When a line in the entries below contains the word "name", copy that line.

(Stored data)
********

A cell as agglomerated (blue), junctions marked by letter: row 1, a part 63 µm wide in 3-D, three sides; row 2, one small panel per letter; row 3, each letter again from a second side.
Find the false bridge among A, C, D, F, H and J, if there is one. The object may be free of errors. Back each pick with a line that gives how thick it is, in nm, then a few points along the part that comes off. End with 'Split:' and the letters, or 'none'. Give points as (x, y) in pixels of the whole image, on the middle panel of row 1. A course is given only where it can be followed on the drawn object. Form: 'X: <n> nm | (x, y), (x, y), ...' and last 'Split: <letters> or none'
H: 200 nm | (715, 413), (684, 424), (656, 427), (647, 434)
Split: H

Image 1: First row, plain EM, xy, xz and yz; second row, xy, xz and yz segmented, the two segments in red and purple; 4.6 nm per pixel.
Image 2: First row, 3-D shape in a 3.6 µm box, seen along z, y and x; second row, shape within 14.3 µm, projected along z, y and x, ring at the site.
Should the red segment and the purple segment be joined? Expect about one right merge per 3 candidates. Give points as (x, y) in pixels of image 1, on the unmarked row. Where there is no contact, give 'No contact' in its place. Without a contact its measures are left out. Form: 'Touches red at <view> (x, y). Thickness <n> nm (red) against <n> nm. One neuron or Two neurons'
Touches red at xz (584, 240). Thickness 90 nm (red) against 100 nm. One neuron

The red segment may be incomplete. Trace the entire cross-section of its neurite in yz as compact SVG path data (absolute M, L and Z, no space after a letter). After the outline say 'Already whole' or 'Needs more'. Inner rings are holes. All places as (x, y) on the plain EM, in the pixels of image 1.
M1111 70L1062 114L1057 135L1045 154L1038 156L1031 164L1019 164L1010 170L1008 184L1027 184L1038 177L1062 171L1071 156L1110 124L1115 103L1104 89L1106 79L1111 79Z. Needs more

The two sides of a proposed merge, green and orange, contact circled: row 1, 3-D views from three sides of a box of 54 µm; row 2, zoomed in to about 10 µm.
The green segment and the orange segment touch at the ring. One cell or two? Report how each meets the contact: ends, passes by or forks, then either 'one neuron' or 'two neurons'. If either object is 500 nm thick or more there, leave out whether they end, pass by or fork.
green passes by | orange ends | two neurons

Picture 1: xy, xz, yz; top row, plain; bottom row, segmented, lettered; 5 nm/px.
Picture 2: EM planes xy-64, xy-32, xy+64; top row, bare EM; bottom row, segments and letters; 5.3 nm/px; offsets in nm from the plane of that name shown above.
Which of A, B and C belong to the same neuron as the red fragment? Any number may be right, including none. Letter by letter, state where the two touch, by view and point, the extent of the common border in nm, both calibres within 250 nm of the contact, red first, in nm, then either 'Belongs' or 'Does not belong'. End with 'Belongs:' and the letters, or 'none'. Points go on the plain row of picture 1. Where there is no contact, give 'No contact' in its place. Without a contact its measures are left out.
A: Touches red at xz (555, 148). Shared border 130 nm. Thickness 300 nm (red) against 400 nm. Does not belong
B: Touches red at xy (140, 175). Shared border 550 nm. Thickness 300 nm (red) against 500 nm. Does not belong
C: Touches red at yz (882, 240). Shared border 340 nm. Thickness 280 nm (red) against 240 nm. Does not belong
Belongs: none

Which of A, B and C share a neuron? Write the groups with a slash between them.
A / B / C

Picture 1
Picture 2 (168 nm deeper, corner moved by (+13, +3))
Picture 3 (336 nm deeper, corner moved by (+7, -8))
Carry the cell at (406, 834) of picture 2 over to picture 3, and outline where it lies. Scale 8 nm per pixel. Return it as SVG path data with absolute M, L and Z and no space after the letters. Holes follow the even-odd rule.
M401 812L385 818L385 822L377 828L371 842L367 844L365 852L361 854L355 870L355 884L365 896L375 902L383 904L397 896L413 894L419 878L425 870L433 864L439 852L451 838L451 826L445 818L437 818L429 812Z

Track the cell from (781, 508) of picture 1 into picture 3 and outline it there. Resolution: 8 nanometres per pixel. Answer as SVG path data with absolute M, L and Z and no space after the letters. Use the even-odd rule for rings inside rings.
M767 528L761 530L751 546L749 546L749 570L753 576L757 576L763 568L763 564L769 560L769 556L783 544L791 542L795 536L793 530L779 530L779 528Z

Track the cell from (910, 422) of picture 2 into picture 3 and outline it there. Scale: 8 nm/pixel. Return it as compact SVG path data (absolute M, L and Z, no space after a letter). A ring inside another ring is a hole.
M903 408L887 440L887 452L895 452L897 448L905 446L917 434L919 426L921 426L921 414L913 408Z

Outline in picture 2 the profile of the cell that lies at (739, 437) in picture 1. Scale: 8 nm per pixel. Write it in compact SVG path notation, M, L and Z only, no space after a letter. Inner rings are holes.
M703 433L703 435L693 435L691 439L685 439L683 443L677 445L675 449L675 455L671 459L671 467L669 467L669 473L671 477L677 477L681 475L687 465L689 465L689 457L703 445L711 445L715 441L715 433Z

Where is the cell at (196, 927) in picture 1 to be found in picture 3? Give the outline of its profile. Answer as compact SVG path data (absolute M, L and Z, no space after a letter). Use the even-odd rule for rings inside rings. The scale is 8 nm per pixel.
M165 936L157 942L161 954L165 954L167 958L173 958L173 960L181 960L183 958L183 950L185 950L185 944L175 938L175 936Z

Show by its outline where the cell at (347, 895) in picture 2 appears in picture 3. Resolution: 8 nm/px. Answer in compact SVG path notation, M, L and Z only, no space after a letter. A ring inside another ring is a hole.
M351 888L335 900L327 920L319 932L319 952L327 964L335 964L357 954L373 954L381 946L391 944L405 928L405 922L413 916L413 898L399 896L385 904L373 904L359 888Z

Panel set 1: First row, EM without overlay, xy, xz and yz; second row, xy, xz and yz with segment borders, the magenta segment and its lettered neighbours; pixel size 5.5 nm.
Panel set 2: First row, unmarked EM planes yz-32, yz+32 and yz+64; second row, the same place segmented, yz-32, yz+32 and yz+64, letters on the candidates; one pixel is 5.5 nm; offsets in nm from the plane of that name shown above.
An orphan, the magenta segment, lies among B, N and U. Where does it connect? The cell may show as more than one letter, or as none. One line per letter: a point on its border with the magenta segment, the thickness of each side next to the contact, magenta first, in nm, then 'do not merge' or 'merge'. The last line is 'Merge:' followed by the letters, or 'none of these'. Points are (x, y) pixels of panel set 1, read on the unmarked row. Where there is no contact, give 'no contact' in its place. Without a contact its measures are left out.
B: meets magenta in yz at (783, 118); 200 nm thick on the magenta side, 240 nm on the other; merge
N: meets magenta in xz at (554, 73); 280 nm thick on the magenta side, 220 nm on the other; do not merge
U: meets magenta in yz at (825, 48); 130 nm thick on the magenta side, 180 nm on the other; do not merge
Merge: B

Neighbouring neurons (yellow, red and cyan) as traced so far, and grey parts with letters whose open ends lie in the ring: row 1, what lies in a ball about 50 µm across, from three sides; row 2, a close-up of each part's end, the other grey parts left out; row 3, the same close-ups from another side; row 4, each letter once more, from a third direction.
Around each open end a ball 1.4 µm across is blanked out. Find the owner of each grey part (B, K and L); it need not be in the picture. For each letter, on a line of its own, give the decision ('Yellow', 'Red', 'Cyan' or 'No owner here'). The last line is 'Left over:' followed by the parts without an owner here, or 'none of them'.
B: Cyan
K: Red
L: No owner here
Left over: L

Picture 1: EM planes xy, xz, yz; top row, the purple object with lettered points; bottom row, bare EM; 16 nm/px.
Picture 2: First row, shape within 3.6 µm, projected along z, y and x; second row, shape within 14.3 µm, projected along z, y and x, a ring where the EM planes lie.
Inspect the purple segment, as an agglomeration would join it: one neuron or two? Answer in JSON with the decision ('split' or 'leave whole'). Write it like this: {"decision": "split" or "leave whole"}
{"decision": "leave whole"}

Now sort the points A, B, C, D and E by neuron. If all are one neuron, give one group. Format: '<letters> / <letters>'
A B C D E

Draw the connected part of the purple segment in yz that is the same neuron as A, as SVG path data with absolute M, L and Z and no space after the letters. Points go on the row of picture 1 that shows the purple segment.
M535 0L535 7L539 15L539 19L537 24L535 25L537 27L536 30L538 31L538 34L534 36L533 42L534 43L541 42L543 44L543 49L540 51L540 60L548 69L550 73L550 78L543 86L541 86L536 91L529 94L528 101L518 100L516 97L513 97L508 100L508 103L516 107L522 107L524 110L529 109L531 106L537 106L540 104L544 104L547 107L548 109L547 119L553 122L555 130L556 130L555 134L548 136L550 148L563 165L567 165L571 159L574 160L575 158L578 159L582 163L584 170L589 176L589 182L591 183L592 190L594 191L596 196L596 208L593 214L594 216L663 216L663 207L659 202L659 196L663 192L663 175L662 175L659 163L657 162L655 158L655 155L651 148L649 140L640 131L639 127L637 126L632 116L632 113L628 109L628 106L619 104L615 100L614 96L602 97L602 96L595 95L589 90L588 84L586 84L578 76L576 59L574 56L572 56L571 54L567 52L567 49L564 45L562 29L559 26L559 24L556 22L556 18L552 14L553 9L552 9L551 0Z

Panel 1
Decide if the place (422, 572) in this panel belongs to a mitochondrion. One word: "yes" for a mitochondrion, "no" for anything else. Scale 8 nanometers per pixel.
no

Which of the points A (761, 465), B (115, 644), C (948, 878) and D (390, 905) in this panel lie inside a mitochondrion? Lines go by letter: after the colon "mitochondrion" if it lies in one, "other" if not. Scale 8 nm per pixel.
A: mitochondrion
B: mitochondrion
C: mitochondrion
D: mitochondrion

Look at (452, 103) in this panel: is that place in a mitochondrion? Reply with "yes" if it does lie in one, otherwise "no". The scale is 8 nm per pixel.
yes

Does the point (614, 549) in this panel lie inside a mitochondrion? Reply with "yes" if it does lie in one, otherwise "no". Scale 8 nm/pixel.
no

********

» The answer
Picture 2: EM planes xy-64, xy-32, xy+64; top row, bare EM; bottom row, segments and letters; 5.3 nm/px; offsets in nm from the plane of that name shown above.
Panel set 2: First row, unmarked EM planes yz-32, yz+32 and yz+64; second row, the same place segmented, yz-32, yz+32 and yz+64, letters on the candidates; one pixel is 5.5 nm; offsets in nm from the plane of that name shown above.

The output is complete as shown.